With applications open for the second cohort of the Professional Player to Coach Scheme, one of the coaches from the first intake has described what being on the programme has meant to him.
For Courtney Pitt, the scheme gave him an opportunity to return to football after 10 years out of the professional game.
The former Portsmouth player is in the middle of a 23-month placement at the Academy of League One club Burton Albion, having been one of six coaches to have joined the scheme last year.
"I would say my highlight was just getting on the process, being part of the process and getting attached to it, that's the highlight for me, being involved in full-time football," he says.
"Football is what I know, I have done it since I was 16, so dropping out and getting back into full-time football, just being involved and talking every day and learning from the coaches.
"It is perfect for you to gain that experience within a football club, but also with the workshops and theory side that go with it, you are able to develop yourself as a coach and the course will help you nurture your skills."
The scheme, a partnership between the Premier League, EFL and the PFA Charity, was launched last year with the aim of increasing the number of Black, Asian and minority ethnic players, both male and female, who transition into full-time coaching roles in the professional game.
Cambridge United, Charlton Athletic, Cheltenham Town, Fleetwood Town, Forest Green Rovers, Lincoln City and Newport County are the clubs taking on coaches for the scheme's second cohort.
Applications remain open at five of these clubs. Details are below.

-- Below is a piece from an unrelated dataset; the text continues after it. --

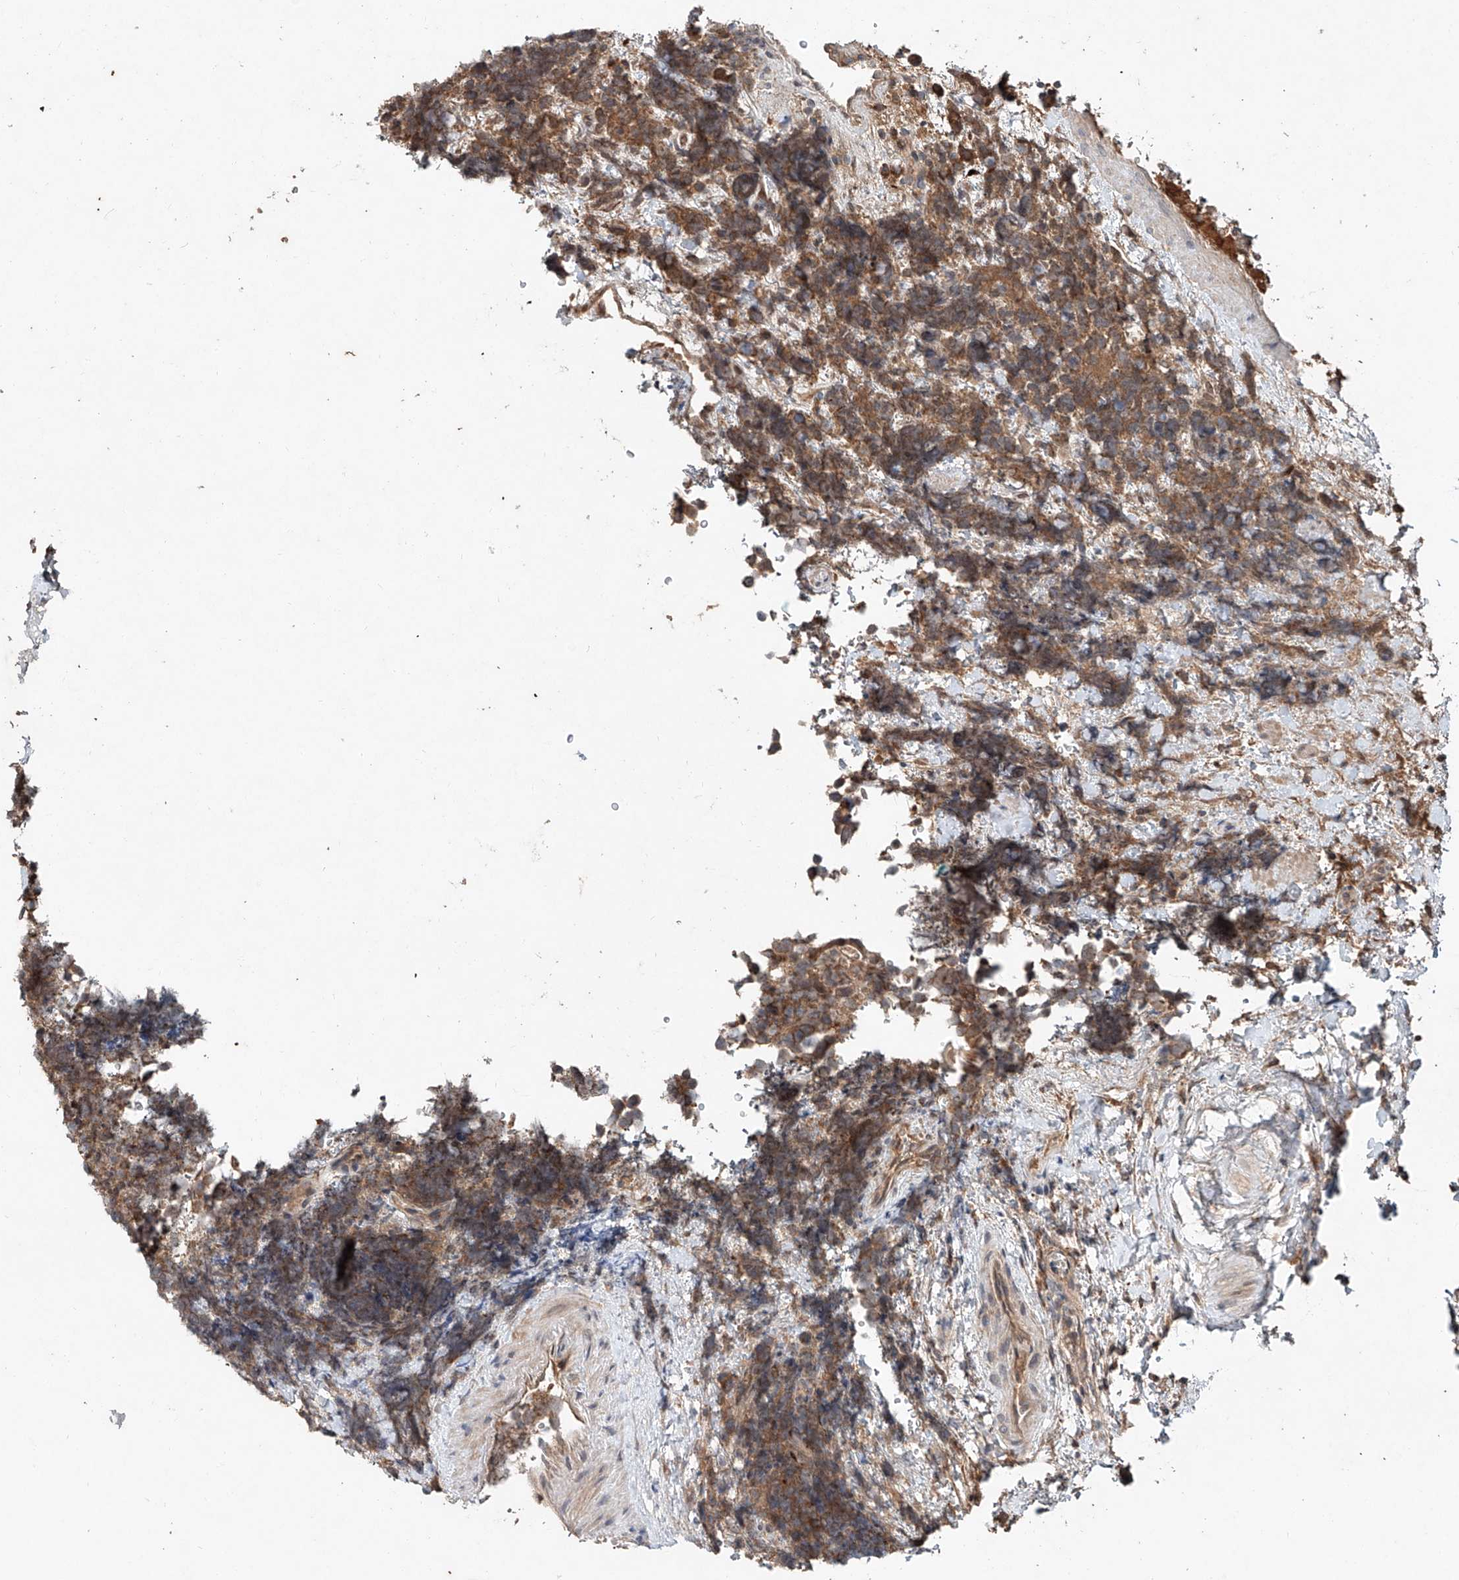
{"staining": {"intensity": "moderate", "quantity": ">75%", "location": "cytoplasmic/membranous"}, "tissue": "urothelial cancer", "cell_type": "Tumor cells", "image_type": "cancer", "snomed": [{"axis": "morphology", "description": "Urothelial carcinoma, High grade"}, {"axis": "topography", "description": "Urinary bladder"}], "caption": "Protein staining exhibits moderate cytoplasmic/membranous staining in about >75% of tumor cells in urothelial carcinoma (high-grade).", "gene": "IER5", "patient": {"sex": "female", "age": 82}}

The coaches will benefit from an individualised learning and development programme, as Pitt has in his wide-ranging role at Burton, which has included coaching from Under-9 level through to the Under-18 side.

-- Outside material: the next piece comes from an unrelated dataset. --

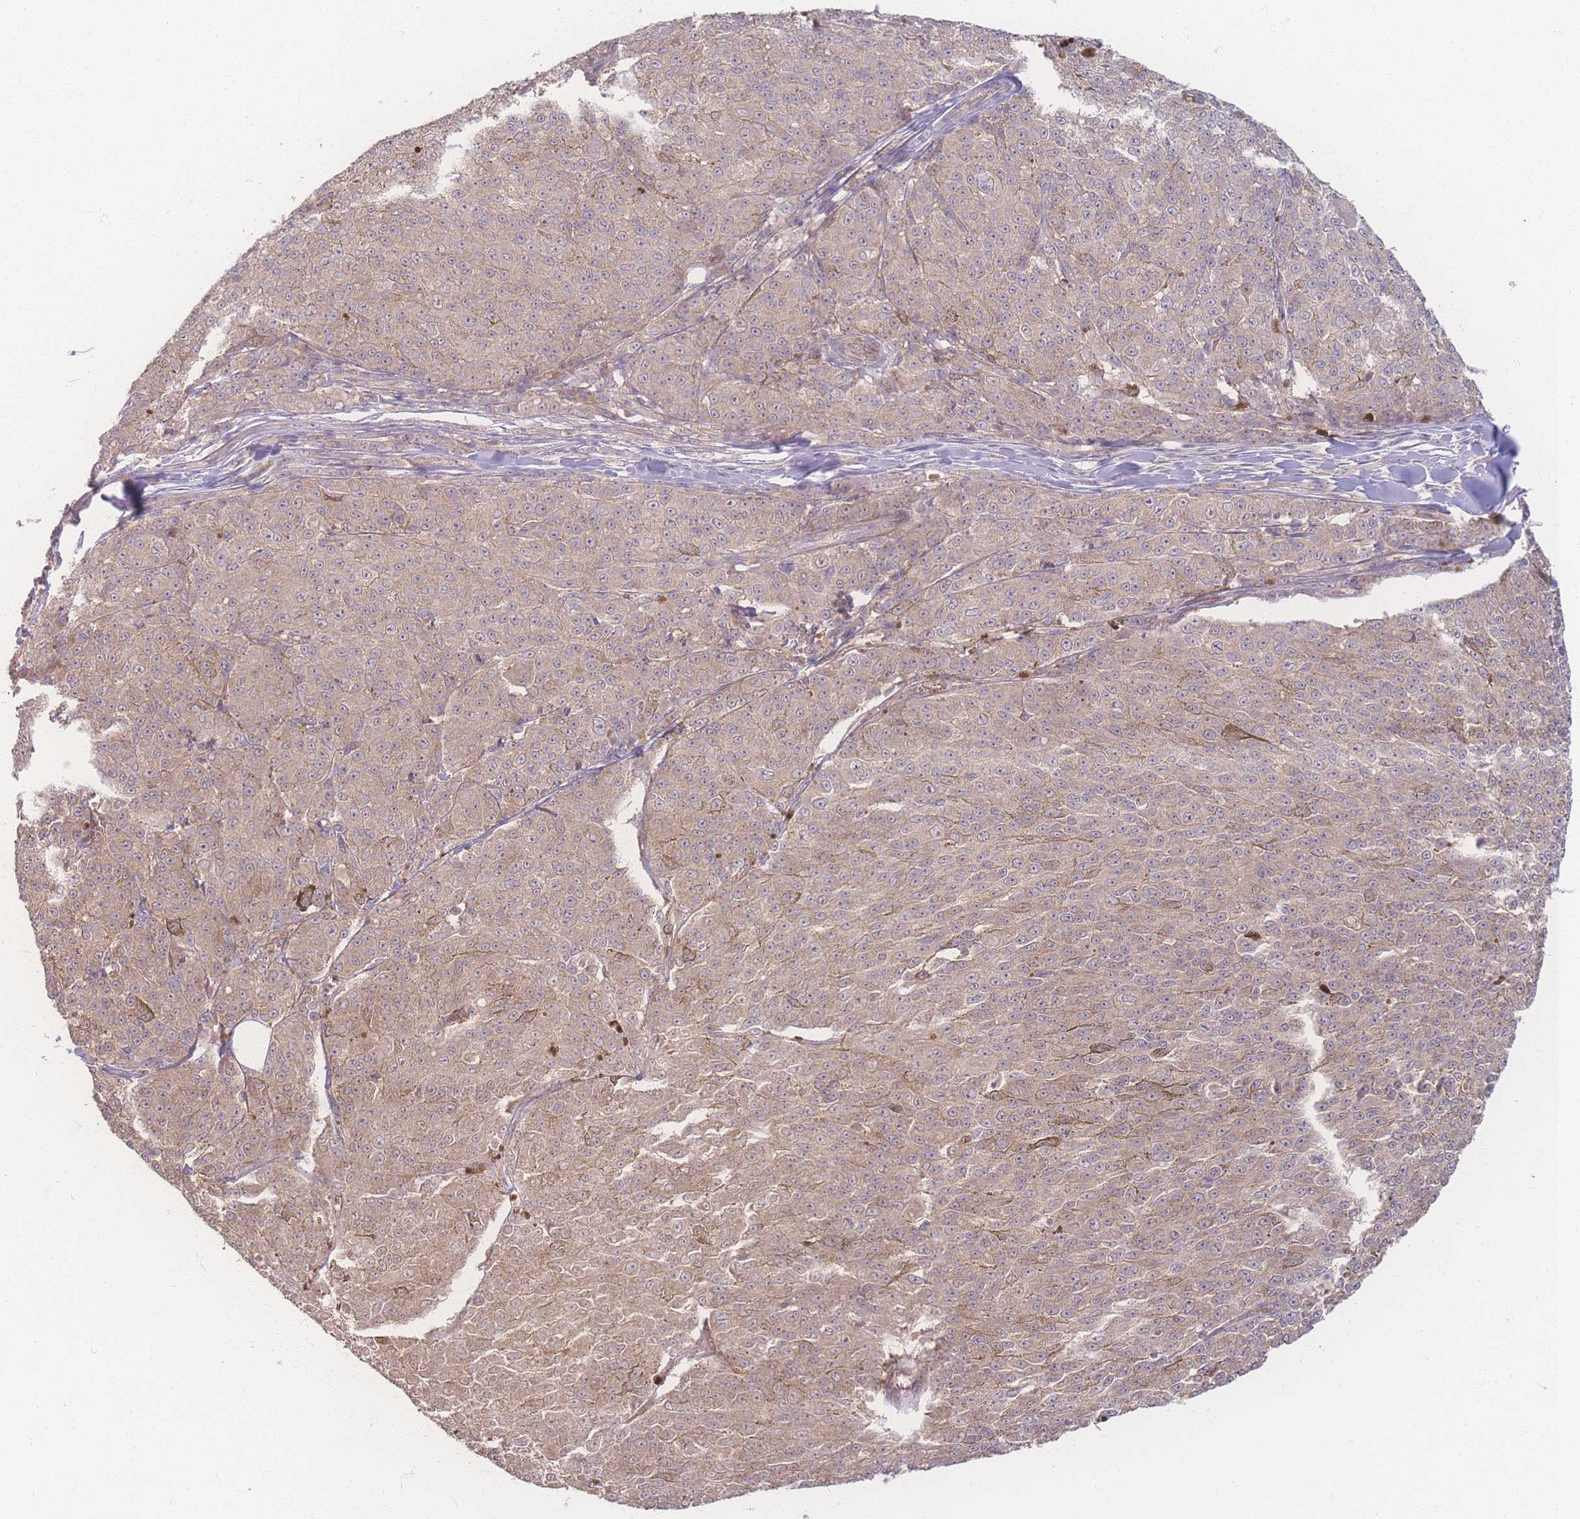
{"staining": {"intensity": "weak", "quantity": ">75%", "location": "cytoplasmic/membranous"}, "tissue": "melanoma", "cell_type": "Tumor cells", "image_type": "cancer", "snomed": [{"axis": "morphology", "description": "Malignant melanoma, NOS"}, {"axis": "topography", "description": "Skin"}], "caption": "Immunohistochemical staining of malignant melanoma exhibits weak cytoplasmic/membranous protein expression in approximately >75% of tumor cells.", "gene": "INSR", "patient": {"sex": "female", "age": 52}}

"The main plus part of it is being involved in a full-time football club, getting the experience of what it takes and what it is like to be in an Academy," he says.
"Since I have been there, I have seen the Foundation Phase and part of the Youth Development phase, the Professional Development Phase and also been involved with recruitment.
"You get a wide range of experiences around what it takes to be part of an Academy and what it takes to make it run and produce players."
Pitt is proud to be establishing himself as a role model, leading the way for other Black and Asian players who wish to follow his path into professional coaching.
"It is important, we are under-represented in football clubs," he said. "A lot of minority groups should be or need to be involved just to be able to relate to players from different backgrounds.
"Some coaches might not believe that the pathway is there but if these schemes are coming up and promoting that clubs really want to get involved and diversify the Academies, there are a lot of ex-players and upcoming players who are willing and want to get into coaching.
"In previous years, I didn't think the pathway was there, so the more people from minority backgrounds there are getting those opportunities and getting those jobs within Academies, the better placed we can be as role models, to show you can get a career and have a life after you have stopped playing."